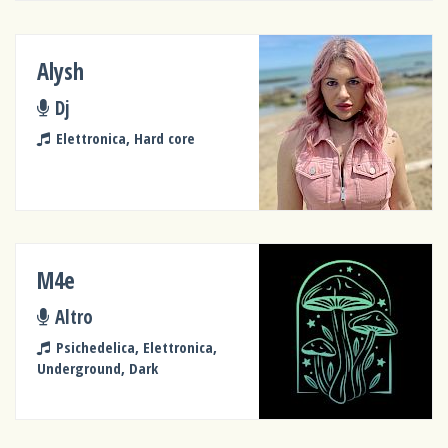
Alysh
Dj
Elettronica, Hard core
M4e
Altro
Psichedelica, Elettronica,
Underground, Dark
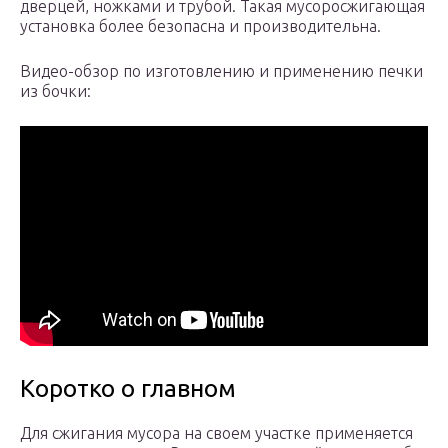
дверцей, ножками и трубой. Такая мусоросжигающая
установка более безопасна и производительна.
Видео-обзор по изготовлению и применению печки
из бочки:
Коротко о главном
Для сжигания мусора на своем участке применяется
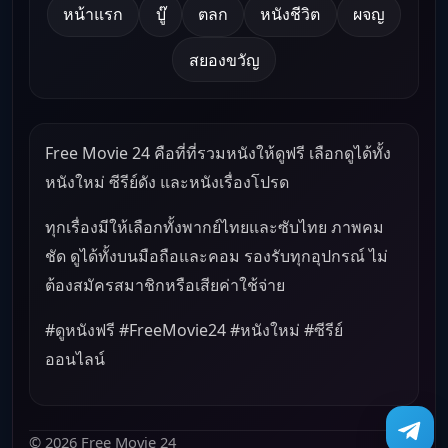
หน้าแรก
บู๊
ตลก
หนังชีวิต
ผจญ
สยองขวัญ
Free Movie 24 คือที่ที่รวมหนังให้ดูฟรี เลือกดูได้ทั้ง
หนังใหม่ ซีรีย์ดัง และหนังเรื่องโปรด
ทุกเรื่องมีให้เลือกทั้งพากย์ไทยและซับไทย ภาพคม
ชัด ดูได้ทั้งบนมือถือและคอม รองรับทุกอุปกรณ์ ไม่
ต้องสมัครสมาชิกหรือเสียค่าใช้จ่าย
#ดูหนังฟรี #FreeMovie24 #หนังใหม่ #ซีรีย์
ออนไลน์
© 2026 Free Movie 24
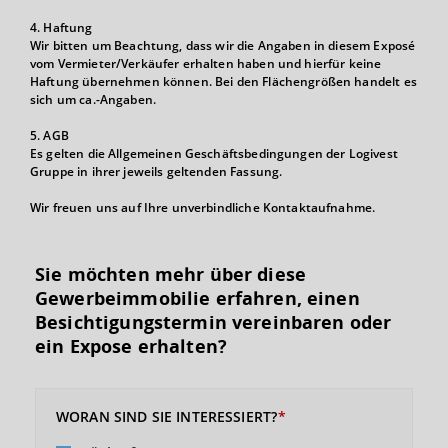
4. Haftung
Wir bitten um Beachtung, dass wir die Angaben in diesem Exposé
vom Vermieter/Verkäufer erhalten haben und hierfür keine
Haftung übernehmen können. Bei den Flächengrößen handelt es
sich um ca.-Angaben.
5. AGB
Es gelten die Allgemeinen Geschäftsbedingungen der Logivest
Gruppe in ihrer jeweils geltenden Fassung.
Wir freuen uns auf Ihre unverbindliche Kontaktaufnahme.
Sie möchten mehr über diese
Gewerbeimmobilie erfahren, einen
Besichtigungs­termin vereinbaren oder
ein Expose erhalten?
WORAN SIND SIE INTERESSIERT?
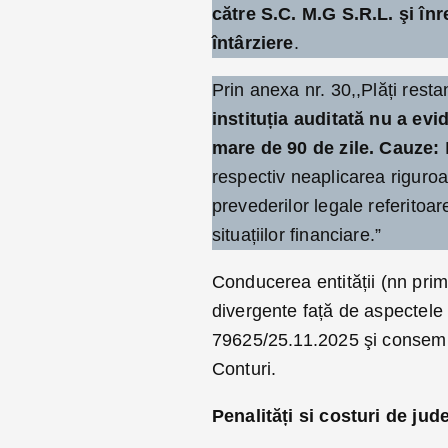
către S.C. M.G S.R.L. şi în
întârziere
.
Prin anexa nr. 30,,Plăți restan
instituția auditată nu a evi
mare de 90 de zile. Cauze:
F
respectiv neaplicarea riguroas
prevederilor legale referitoar
situațiilor financiare.”
Conducerea entității (nn pri
divergente față de aspectele 
79625/25.11.2025 şi consemna
Conturi.
Penalități si costuri de ju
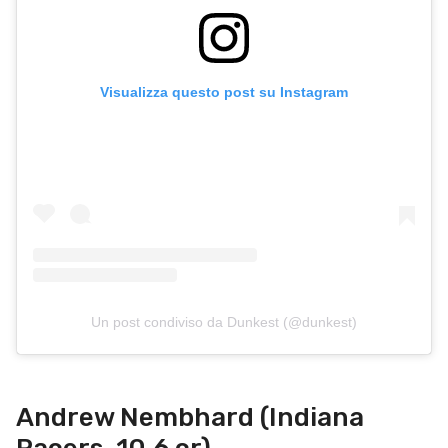
Visualizza questo post su Instagram
Un post condiviso da Dunkest (@dunkest)
Andrew Nembhard (Indiana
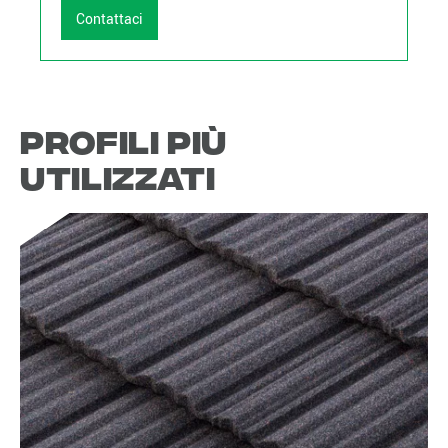
Contattaci
Profili più
utilizzati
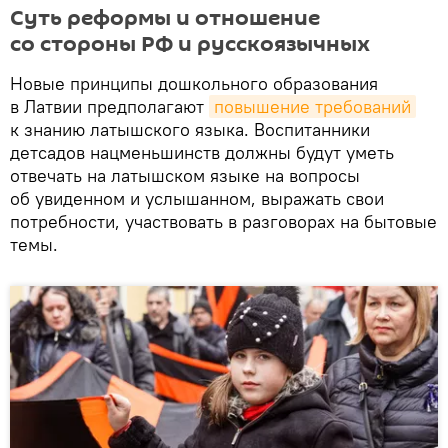
Суть реформы и отношение
со стороны РФ и русскоязычных
Новые принципы дошкольного образования
в Латвии предполагают
повышение требований
к знанию латышского языка. Воспитанники
детсадов нацменьшинств должны будут уметь
отвечать на латышском языке на вопросы
об увиденном и услышанном, выражать свои
потребности, участвовать в разговорах на бытовые
темы.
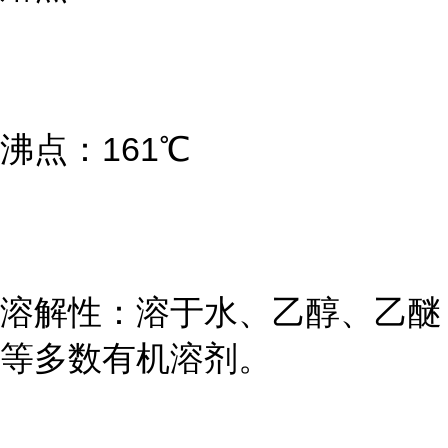
沸点：161℃
溶解性：溶于水、乙醇、乙醚
等多数有机溶剂。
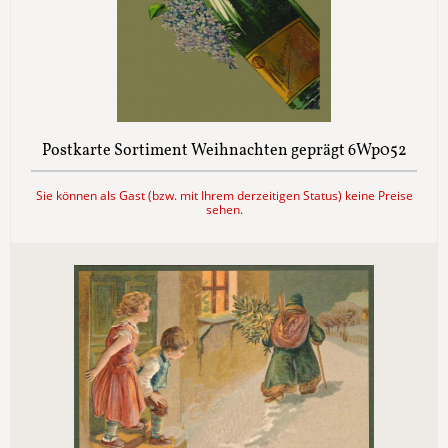
Postkarte Sortiment Weihnachten geprägt 6Wp052
Sie können als Gast (bzw. mit Ihrem derzeitigen Status) keine Preise
sehen.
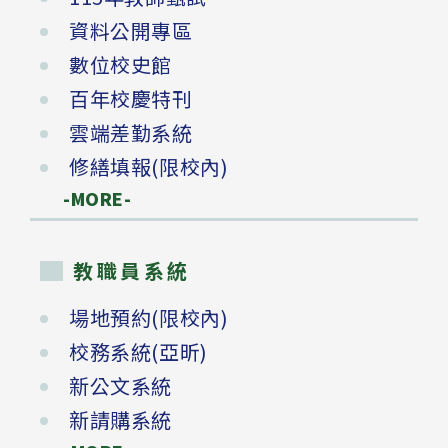
資料公開專區
數位校史館
百年校慶特刊
雲端差勤系統
修繕填報(限校內)
-MORE-
教職員系統
場地預約(限校內)
校務系統(亞昕)
新公文系統
新請購系統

=====

List every line of the records above that contains the word "erhalten", copying each line in full.

> _SOLVED PROBLEM_:
vom Vermieter/Verkäufer erhalten haben und hierfür keine
ein Expose erhalten?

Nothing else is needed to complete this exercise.